First, behind the covers and visiting star power, there is in fact a fine Kidjo album here, most of it tucked away in the second half. Grammy voters may differ, but this would have been a better album without Gabriel, Stone, Keys, Groban, and Santana. To these ears, they mostly distract and weight things down. What works best is Kidjo’s own incomparable voice, as well as splendid, grooving guitar and vocal arranging that showcase it beautifully, as on the promising opener, “Ae Ae,” a classic Kidjo hook with a groove that blurs the lines between R&B and Afropop with a chatter of guitars, percussion, balafon, and kora.

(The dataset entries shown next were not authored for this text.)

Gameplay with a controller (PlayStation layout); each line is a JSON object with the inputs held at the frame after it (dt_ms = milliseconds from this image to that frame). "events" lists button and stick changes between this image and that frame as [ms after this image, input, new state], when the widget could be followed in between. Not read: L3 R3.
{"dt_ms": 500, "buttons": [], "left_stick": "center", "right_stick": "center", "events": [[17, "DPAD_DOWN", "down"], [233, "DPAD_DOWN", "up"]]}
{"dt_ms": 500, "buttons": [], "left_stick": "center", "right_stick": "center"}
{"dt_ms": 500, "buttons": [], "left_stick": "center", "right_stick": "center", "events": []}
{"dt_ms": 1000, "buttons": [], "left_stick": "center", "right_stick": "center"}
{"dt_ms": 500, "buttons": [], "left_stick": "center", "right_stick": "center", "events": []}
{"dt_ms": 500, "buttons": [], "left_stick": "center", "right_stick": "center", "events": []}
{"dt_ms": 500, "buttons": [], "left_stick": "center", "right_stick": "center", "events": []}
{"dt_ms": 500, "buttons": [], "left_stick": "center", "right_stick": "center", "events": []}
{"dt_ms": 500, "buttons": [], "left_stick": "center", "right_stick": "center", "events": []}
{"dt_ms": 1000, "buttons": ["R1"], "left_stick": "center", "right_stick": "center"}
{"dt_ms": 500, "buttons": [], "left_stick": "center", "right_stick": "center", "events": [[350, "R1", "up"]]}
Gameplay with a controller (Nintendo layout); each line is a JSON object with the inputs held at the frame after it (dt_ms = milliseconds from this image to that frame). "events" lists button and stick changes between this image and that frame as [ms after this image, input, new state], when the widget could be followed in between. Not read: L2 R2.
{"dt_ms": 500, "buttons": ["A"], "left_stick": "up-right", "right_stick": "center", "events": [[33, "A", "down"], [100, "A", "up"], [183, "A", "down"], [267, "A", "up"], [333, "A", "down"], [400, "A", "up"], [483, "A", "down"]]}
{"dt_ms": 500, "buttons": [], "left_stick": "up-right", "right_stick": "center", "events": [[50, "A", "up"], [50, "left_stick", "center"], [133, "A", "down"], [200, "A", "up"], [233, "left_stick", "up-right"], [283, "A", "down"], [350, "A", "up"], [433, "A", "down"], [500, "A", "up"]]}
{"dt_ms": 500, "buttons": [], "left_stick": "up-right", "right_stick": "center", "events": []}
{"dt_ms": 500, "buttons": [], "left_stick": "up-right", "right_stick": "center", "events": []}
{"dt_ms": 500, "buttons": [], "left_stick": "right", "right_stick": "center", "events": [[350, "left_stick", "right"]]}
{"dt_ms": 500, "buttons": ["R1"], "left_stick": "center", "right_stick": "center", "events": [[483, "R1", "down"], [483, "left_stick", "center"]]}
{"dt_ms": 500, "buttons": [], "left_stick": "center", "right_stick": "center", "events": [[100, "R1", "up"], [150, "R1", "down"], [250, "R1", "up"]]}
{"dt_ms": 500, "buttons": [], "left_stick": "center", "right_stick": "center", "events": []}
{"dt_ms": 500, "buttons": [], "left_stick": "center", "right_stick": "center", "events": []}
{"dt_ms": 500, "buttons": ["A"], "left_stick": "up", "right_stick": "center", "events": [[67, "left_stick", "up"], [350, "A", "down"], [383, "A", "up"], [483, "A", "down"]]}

After that comes soft-jazz pop with Alicia Keys (“Djin Djin”), a lavish, forced funking up of the Stone’s mystic gem “Gimme Shelter” (this can’t hold a candle to Kidjo’s adaptation of “Voodoo Child”), and a lugubrious duet with Peter Gabriel (“Salala”). By this point, momentum is badly stalled. “Senamou (C’est l’amour)” Kidjo’s lively romp with Malian rock stars Amadou and Mariam, lifts the mood briefly, but “Pearls,” a well intentioned meditation on poverty, bogs down again in overproduced sentimentality. Strings well, Santana wails, and Kidjo and Groban harmonize fabulously, but the freshness and spontaneity of Kidjo’s personality gets buried in an orgy of studio grandiosity.
“Sedgedo,” Kidjo’s satisfying duo with Ziggy Marley, marks the turning point, and from here Kidjo and her band get busy on a terrific string of originals. “Papa,” a child’s complaint about divorce, builds irresistibly, enriched by the Antibalas horns and interwoven kora and balafon. “Arouna” purveys African spirituality in layered voices with Kidjo crying and growling as only she can. “Awan N’La” and “Emma” incorporate more great vocal layering that echoes the best South African choral work. The melodious “Emma” also includes a tasty silvering of pedal steel guitar from Larry Campbell. And on “Mama Golo Papa”—as joyous a song as Kidjo has produced to date—guitar sounds blend gloriously, drawing on diverse styles and genres to arrive at a blissful union. After that, Kidjo’s take on “Bolero,” “Lonlon,” really hits the spot, beginning with voices and gradually adding texture—kora, balafon, guitars, percussion—to reach soul intensity Ravel could never have imagined
Bottom line: Kidjo deserves her Grammy, not only for her long years of adventurous, provocative work, but for this deeply mature album. It’s just too bad she had to be saddled with trendsetters and rock dinosaurs to get the world’s attention.